Tuesday, March 28, 2006

Samskara


As a newcomer to the study of dharma, one of the concepts I have struggled with the most is the notion of rebirth.

We are told that rebirth is like lighting a candle. Just before a candle burns out, one can light a new candle with the flame from the dying candle. The first flame then dies out and the other one grows strong. They are not the same flame, but it is the energy from the former that brings the latter to life. So it is, we are told, with rebirth. Although there is no unified "self" to be reborn (see yesterday's post), there is a certain continuity between one life and the next, a migration of energies from one to the other.


"But wait," I say, "what is it that is reborn?

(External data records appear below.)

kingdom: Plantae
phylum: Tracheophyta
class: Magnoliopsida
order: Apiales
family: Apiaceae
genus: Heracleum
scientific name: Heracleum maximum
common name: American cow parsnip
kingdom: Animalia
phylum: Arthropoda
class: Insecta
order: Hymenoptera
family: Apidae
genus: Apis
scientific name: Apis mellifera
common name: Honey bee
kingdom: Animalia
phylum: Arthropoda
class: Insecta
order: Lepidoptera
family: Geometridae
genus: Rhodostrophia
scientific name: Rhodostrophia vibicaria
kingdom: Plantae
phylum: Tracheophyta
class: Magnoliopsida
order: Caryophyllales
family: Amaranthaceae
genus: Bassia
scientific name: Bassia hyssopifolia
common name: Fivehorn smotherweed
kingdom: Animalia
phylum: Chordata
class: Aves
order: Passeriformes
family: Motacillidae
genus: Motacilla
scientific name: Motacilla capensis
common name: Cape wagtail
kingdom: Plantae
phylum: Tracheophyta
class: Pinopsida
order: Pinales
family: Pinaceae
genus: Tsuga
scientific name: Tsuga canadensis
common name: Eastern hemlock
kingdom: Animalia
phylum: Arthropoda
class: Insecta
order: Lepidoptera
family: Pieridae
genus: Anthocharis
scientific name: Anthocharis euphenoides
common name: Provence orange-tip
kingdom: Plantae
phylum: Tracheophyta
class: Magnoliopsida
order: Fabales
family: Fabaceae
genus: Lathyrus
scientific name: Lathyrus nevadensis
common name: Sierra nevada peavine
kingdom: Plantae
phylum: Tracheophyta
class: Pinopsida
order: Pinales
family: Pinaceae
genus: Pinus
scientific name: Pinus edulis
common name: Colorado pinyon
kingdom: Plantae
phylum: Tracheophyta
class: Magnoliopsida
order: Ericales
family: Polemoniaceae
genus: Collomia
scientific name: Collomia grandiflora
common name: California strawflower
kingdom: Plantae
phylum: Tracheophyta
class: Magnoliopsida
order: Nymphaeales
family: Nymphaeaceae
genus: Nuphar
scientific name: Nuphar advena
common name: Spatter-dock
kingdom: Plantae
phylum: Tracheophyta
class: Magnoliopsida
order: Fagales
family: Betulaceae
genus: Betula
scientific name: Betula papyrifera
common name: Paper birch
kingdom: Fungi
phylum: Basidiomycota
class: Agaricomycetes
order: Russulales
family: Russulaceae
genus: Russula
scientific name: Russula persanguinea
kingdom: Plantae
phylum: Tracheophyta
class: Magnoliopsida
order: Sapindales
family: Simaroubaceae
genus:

What is it that continues from one life to the next?"

Clearly, the body, the physical organism that we think of as "self," dies with us. It is cremated or decomposes, and is reconstituted into the environment. So, the body (rupa) is not reborn.

Our feelings and sensations (vedana), the sensory data gathered by our eyes, ears, nose and other sense organs, must also cease when the body dies. When the switch is flipped, the lights go out, and no there is no more data input for the mind to receive. So, vedana is not reborn.

Perhaps it is our thinking mind (samjna), the mechanism by which sensations become ideas, that is reborn. Without rupa and vedana, samjna is like a disembodied head, incapable of doing anything. So it seems that it is not our thinking, conceptualizing mind that is reborn.

What about vijnana, consciousness? This is what most of us think of when we think of our sense of "self." When something goes bump in the night, it is consciousness that says, "Hey, there's something out there." The ears (vedana) pick up the sound, the thinking mind (samjna) registers it, and consciousness identifies it as something beyond the body (rupa). Could it be consciousness that is reborn?

But what about the last thread in the strand: samskara, our habit energy, our motivations and volitions? It is samskara that gives our actions karmic significance. Without motivation or volition, an action may create ripples, but it does not resonate with karma. It is karma that follows us from the moment of our birth to the moment of our last breath, and even beyond. It therefore must be samskara that survives the death of the physical body, since it is to samskara that karma attaches.

...

Or so many teachers have taught.

But perhaps it does not matter what is reborn. Zen Masters like Seung Sahn would say there is no use arguing about such things that cannot be known. Accept it with a "don't know mind," they would say. They say it is best to give up such intellectual pursuits, wake up and let go of samsara and worldly suffering by living in accordance with the Eighthold Path and the Precepts. Perhaps they are right that I could make better use of my mental energies to practice mindfulness and selflessness, rather than get tangled up in the thicket of Buddhist logic and cosmology.

Namaste.

1 comment:

Anonymous said...

I get the feeling that some of the more difficult philisophical ordinances of Buddhism like reincarnation are beyond my understanding because I have not been exposed to them consistently since childhood. My experience is on a different plane of thought. However, I still can understand the basics of Buddhism and can apply Buddhist practices to my life. As I go, however, (and this is my point), I understand more and more the unfamiliar concepts of Buddhism. For the most part, they seem to be truths which can be realized eventually by anyone on a spiritual path, and so I hope they will fall into place for me as well.